The fashion culture in Greece

The Greek textile-clothing industry is one of the oldest production and manufacturing industries in the modern history of Greece and its importance to the economy is quite large due to its interconnection with other dependent industry sectors (primary sector, cotton production), its balance of payments, its interconnection with the employment of the labour force and its participation in other key sectors of the Greek economy (manufacturing).

Greece is one of the European Union countries with the largest production of yarns, fabrics, and ready-made garments. The textile and clothing industry, being sectors fundamental to meeting human clothing needs, continues to grow and is entering the new century with optimism. In the context of the changes taking place in the economy and in modern business, the textile industry is being renewed, modernized, and restructured through continuous investment, following the rapid and radical changes in all sectors of human activity.
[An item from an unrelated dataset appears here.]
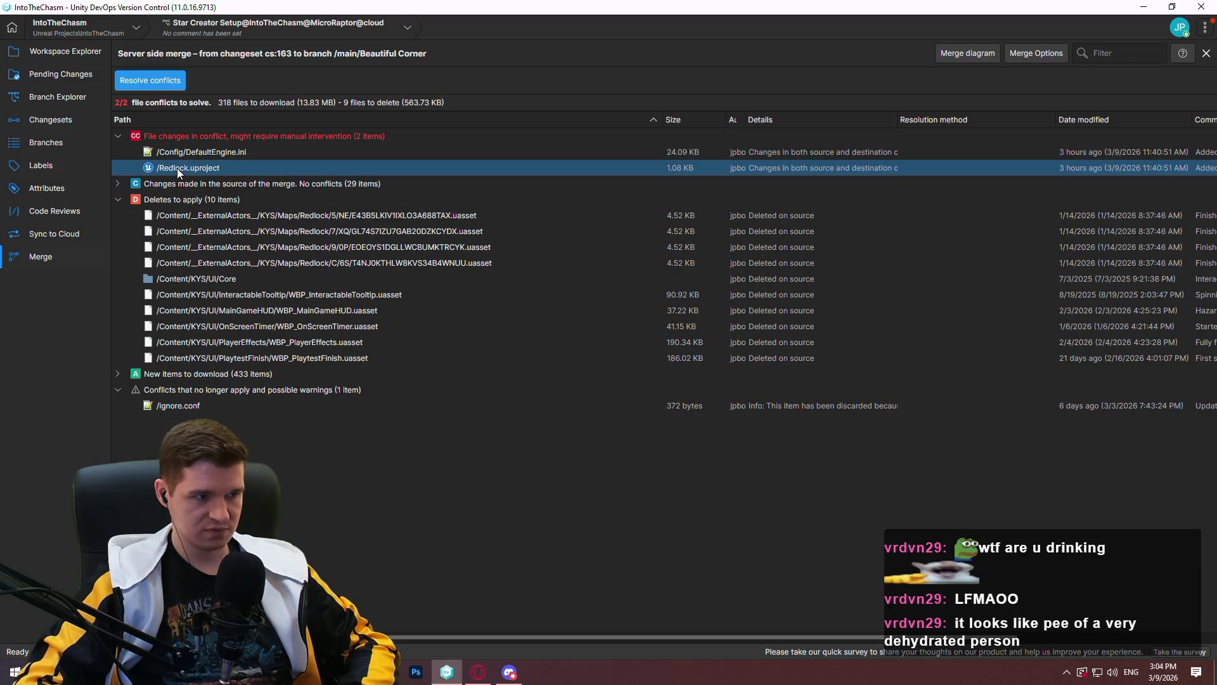
{"action": "left_click", "coordinate": [162, 82]}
Currently, the export sector (cotton, silk, and raw materials) continues to employ more than 200.000 workers, and businesses, both industrial and craft, are growing. Almost every county in the country has at least one small or large textile production unit.

Nevertheless, Greece is the only European country that does not offer public higher education purely in the textile sector (despite the existence of corresponding sectors with a strong participation in the Greek economy). The only way out for training in the fashion and textile sector is through private schools. In recent years, several organizations have been created that offer modernized courses in fashion, among which the most important are: IEK AKMI, Burda Fashion School, Pansik Scuola di Moda, IEK ALFA, IEK Craft, Akto Art & Design.

The Curricula that are offered in fashion schools are inspired by the respective foreign courses, due to Greece’s limited interior fashion industry (design and production). The thematic areas that are mostly included in the Curricula of fashion institutes are textile, patrom/sewing and cutting, fashion design, fashion styling and fashion marketing. Interdisciplinary Curricula or courses among arts departments or graphic/product design sectors is a noticeable reality within Greek fashion studies, in the context of either receiving a general education or training in various expressions or forms of design or building a mutual collaboration with professional fields that the fashion experts will work with in their future career (such as make-up artists, hair stylists, photographers etc.).

Generally speaking, the Curricula that are currently offered in Greek fashion studies are market-oriented, but they are not always abreast with the latest trends, needs or preferences of the consumers. Usually, the Curricula are updated with a delay as the approval of the Ministry of Education is a long and time-consuming process. Therefore, there are gaps in the introduction of digital tools in fashion design or courses for sustainable ways of production. Most of the times these needs are covered through the knowledge and information provided by the Professors/VET Teachers or through projects and fashion shows that are organized within the schools on the verge of the officially-approved by the Ministry Curriculum.

In Europe, training courses are being created that specifically address the issues of sustainability and in particular those related to the fashion product. It is vitally important to integrate responsible fashion with higher education, so that greater awareness can lead to collaboration, innovation and coordination at all levels. At the very top level, academic institutions and luxury companies are now working together so that they can share their knowledge and collaborate with each other.

An example of this is the International Master in Luxury Management (IMLux), a double degree course dedicated to training professionals in the luxury sector, that has been developed in partnership between MIP Politecnico di Milano, NEOMA Business School, and Prada.

Collaborations such as this between international fashion brands and academic institutions are exciting new initiatives that will ultimately help to train the fashion managers of the future to adapt for a more sustainable world.

Creating a sustainable and ethical future for the fashion industry is an important but complex challenge for government, industry, and the public. Currently, there are no legally binding environmental standards enacted through government regulation.

Overall, the fashion industry ultimately thrives on innovation and newness, but with the overproduction and overconsumption that characterize fast fashion, regulation needs to be established to reduce the devastating environmental impact.

Education is at the base of any change in society. Fashion education needs to embed sustainability in as many areas as it can. Fashion universities & institutions are radically rethinking courses to meet changing student aspirations and values. As fashion students become more aware of environmental and social issues, fashion education is facing an existential question. Its response will shape the next generation, with major implications for brands in turn.